DIRECTIONS FOR THIS TASK: In the data that follows, count each line holding the string "JSON"; answer with the number only.

EXTRACTED DATA:
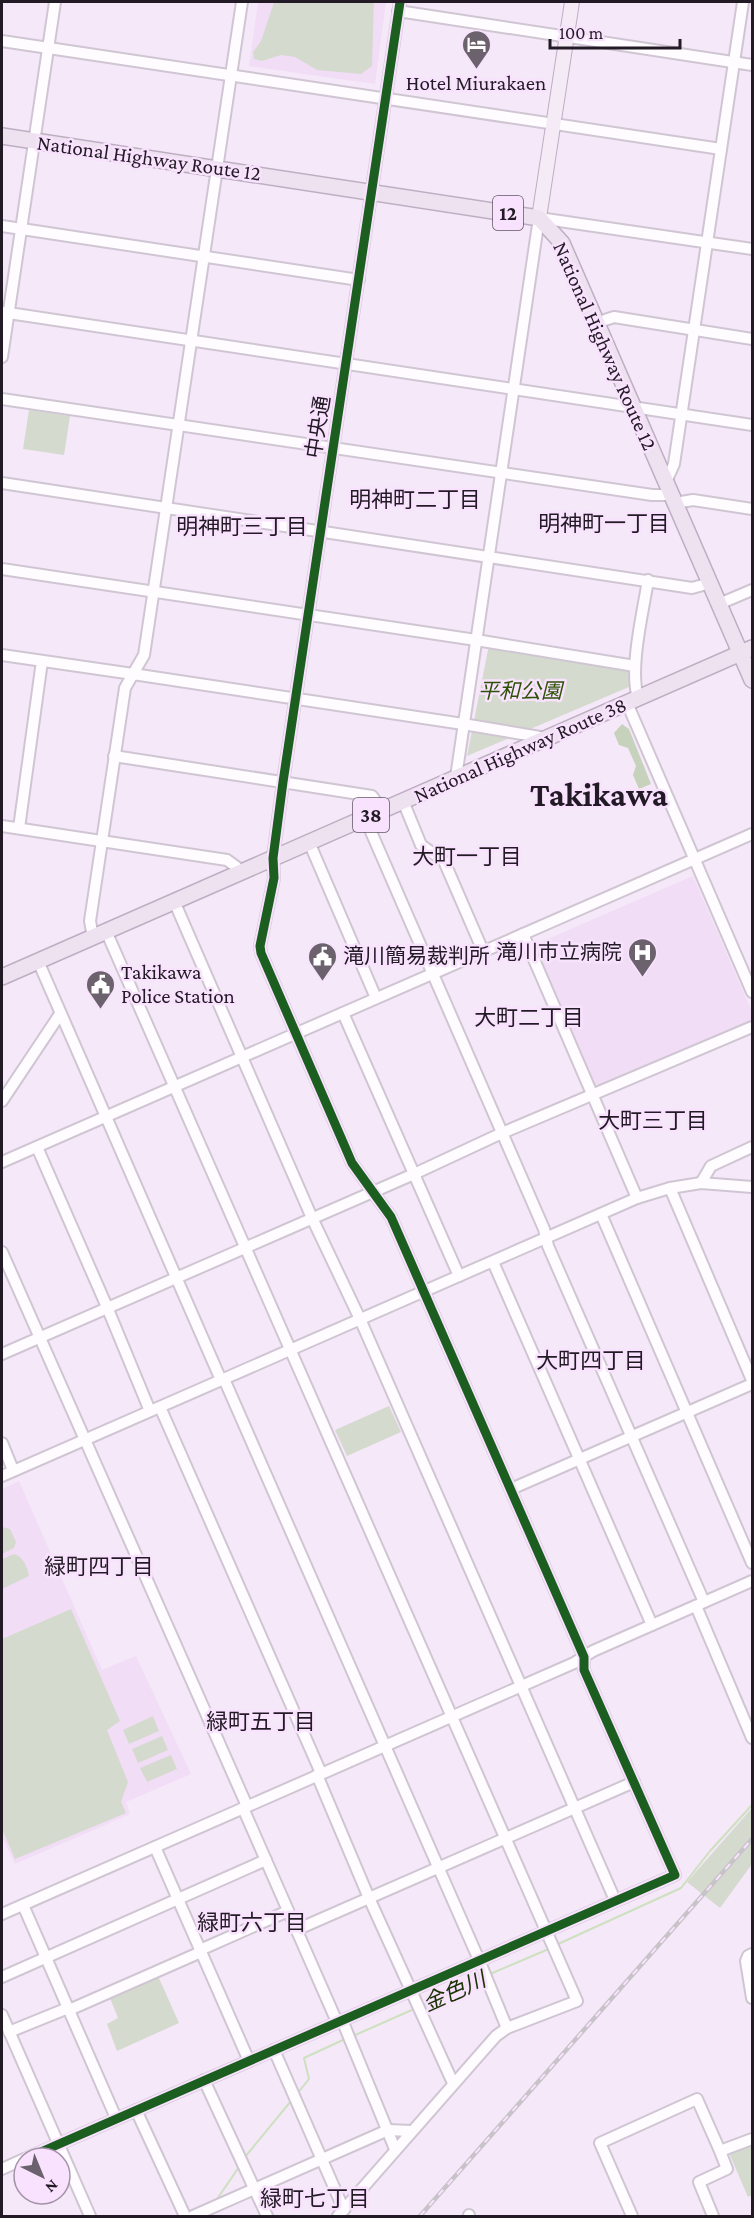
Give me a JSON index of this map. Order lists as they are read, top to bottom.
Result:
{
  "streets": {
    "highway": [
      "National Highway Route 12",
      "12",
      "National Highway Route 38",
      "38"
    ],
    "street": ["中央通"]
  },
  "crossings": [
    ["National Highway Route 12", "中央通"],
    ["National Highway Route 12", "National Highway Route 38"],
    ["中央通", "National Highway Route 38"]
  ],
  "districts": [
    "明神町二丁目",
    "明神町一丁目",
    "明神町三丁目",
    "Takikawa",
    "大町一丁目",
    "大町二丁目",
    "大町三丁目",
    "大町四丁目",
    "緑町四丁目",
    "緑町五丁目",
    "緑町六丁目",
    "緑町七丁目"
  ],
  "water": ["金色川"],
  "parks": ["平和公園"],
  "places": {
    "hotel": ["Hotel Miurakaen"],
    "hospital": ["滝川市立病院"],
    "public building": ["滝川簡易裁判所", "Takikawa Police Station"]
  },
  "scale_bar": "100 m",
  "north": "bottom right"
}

==

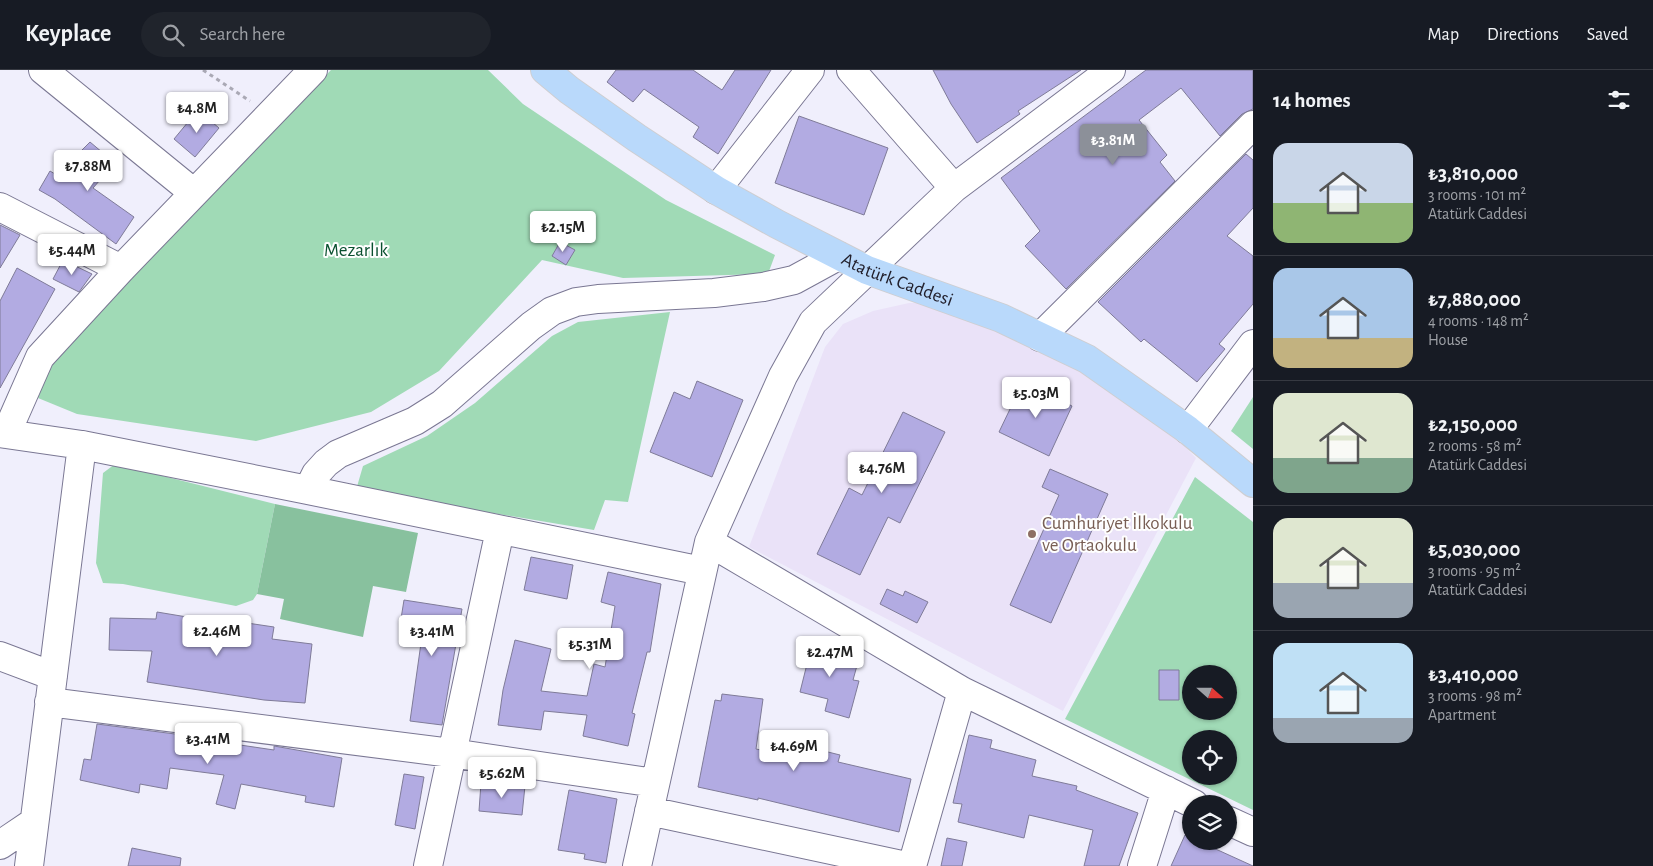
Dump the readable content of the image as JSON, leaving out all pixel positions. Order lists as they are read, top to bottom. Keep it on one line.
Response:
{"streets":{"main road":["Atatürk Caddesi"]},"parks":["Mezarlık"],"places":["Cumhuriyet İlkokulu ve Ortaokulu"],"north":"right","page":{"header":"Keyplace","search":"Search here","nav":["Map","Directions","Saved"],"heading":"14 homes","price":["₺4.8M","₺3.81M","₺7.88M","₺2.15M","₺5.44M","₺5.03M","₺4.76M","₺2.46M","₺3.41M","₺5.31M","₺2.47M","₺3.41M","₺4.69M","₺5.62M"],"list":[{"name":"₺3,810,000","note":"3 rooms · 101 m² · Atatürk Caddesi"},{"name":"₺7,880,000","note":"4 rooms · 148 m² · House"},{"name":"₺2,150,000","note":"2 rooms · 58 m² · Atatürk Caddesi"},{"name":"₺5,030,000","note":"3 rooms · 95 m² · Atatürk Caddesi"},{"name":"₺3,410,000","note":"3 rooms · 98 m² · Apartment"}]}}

* * *

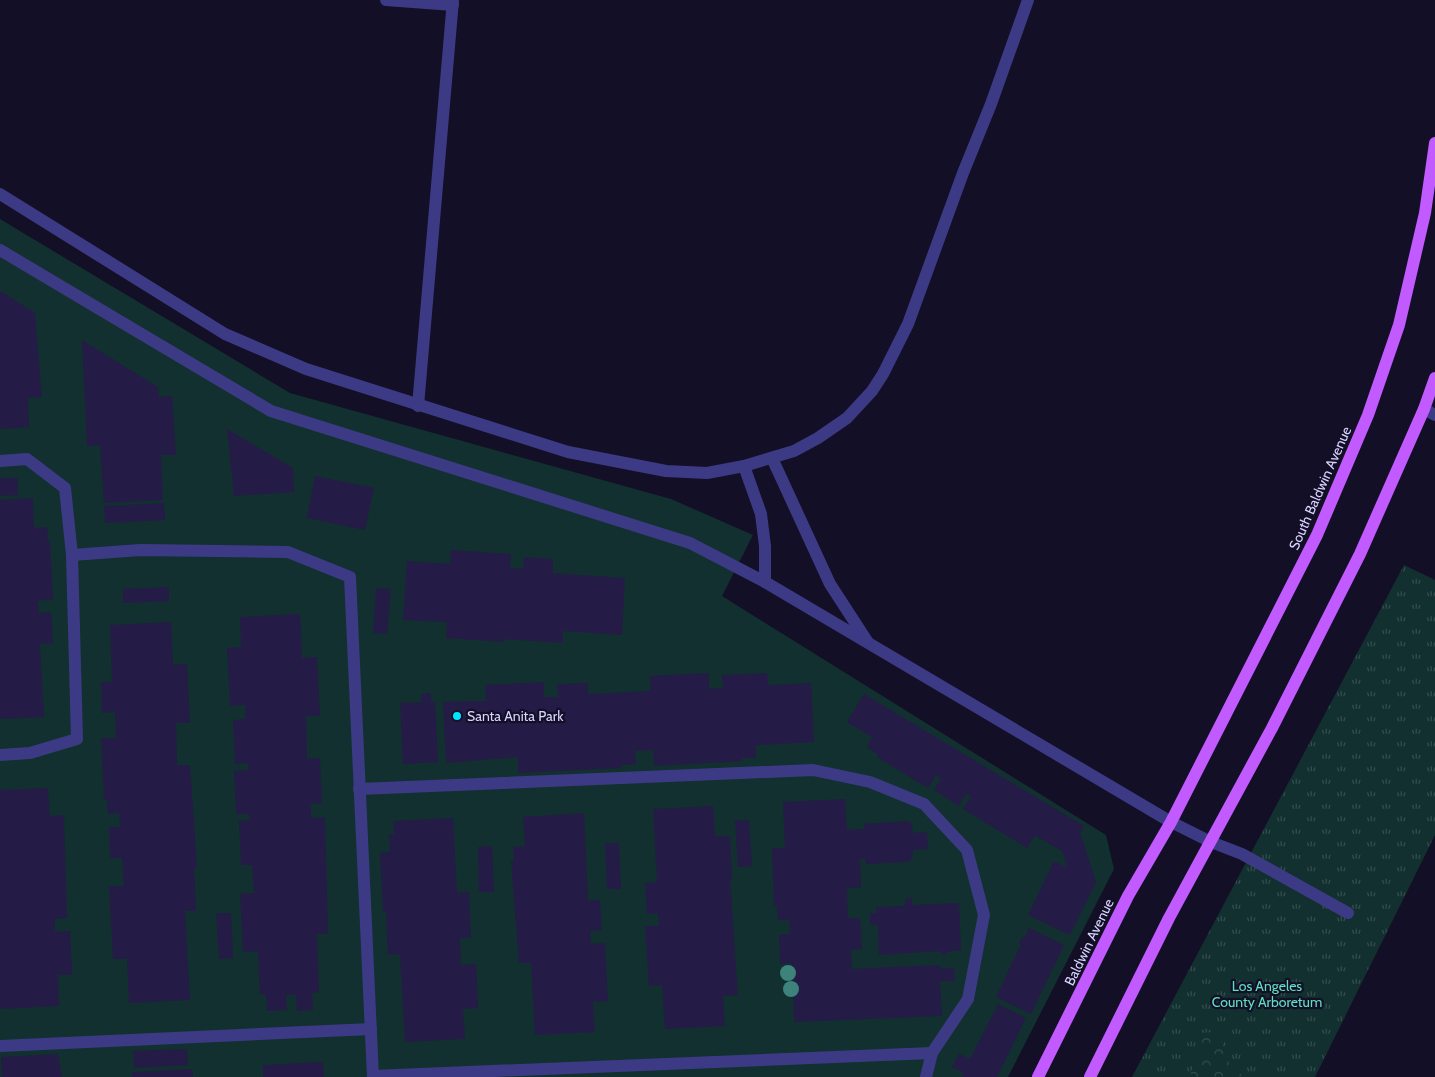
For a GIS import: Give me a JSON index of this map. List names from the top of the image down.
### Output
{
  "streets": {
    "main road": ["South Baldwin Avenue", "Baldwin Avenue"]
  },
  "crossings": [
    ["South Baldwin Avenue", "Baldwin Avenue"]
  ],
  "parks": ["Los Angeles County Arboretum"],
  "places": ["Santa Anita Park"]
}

RESPONSE TO THE EXERCISE: 3